■ Activity ■
Print the records below verbatim.

Excerpts from a dataset:
◆ ◆ ◆ ◆ ◆ ◆ ◆
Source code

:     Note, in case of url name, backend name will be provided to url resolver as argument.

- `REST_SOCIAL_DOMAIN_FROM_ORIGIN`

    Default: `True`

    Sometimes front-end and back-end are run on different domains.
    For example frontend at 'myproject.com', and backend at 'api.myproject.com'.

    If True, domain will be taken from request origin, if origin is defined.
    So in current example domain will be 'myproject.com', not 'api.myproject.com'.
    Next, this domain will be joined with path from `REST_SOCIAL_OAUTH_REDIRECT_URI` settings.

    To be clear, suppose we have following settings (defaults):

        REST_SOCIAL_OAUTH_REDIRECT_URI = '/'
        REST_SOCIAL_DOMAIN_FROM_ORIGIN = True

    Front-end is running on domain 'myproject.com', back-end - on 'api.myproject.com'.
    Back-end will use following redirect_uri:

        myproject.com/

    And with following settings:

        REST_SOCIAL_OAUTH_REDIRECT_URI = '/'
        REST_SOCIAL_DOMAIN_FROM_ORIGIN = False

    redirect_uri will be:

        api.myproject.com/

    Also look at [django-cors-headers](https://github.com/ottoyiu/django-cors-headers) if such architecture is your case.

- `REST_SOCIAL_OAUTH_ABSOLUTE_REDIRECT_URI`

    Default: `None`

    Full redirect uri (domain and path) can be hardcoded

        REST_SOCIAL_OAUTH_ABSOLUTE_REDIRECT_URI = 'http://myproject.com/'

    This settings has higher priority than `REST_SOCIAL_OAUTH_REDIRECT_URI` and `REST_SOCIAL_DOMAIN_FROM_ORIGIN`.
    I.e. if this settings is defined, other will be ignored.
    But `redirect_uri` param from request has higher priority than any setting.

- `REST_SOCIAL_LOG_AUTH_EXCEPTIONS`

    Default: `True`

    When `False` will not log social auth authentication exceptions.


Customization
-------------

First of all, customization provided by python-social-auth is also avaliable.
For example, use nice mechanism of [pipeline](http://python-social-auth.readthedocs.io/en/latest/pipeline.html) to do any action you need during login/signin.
◆ ◆ ◆ ◆ ◆ ◆ ◆
■ Problem solution ■
Source code

:     Note, in case of url name, backend name will be provided to url resolver as argument.

- `REST_SOCIAL_DOMAIN_FROM_ORIGIN`

    Default: `True`

    Sometimes front-end and back-end are run on different domains.
    For example frontend at 'myproject.com', and backend at 'api.myproject.com'.

    If True, domain will be taken from request origin, if origin is defined.
    So in current example domain will be 'myproject.com', not 'api.myproject.com'.
    Next, this domain will be joined with path from `REST_SOCIAL_OAUTH_REDIRECT_URI` settings.

    To be clear, suppose we have following settings (defaults):

        REST_SOCIAL_OAUTH_REDIRECT_URI = '/'
        REST_SOCIAL_DOMAIN_FROM_ORIGIN = True

    Front-end is running on domain 'myproject.com', back-end - on 'api.myproject.com'.
    Back-end will use following redirect_uri:

        myproject.com/

    And with following settings:

        REST_SOCIAL_OAUTH_REDIRECT_URI = '/'
        REST_SOCIAL_DOMAIN_FROM_ORIGIN = False

    redirect_uri will be:

        api.myproject.com/

    Also look at [django-cors-headers](https://github.com/ottoyiu/django-cors-headers) if such architecture is your case.

- `REST_SOCIAL_OAUTH_ABSOLUTE_REDIRECT_URI`

    Default: `None`

    Full redirect uri (domain and path) can be hardcoded

        REST_SOCIAL_OAUTH_ABSOLUTE_REDIRECT_URI = 'http://myproject.com/'

    This settings has higher priority than `REST_SOCIAL_OAUTH_REDIRECT_URI` and `REST_SOCIAL_DOMAIN_FROM_ORIGIN`.
    I.e. if this settings is defined, other will be ignored.
    But `redirect_uri` param from request has higher priority than any setting.

- `REST_SOCIAL_LOG_AUTH_EXCEPTIONS`

    Default: `True`

    When `False` will not log social auth authentication exceptions.


Customization
-------------

First of all, customization provided by python-social-auth is also avaliable.
For example, use nice mechanism of [pipeline](http://python-social-auth.readthedocs.io/en/latest/pipeline.html) to do any action you need during login/signin.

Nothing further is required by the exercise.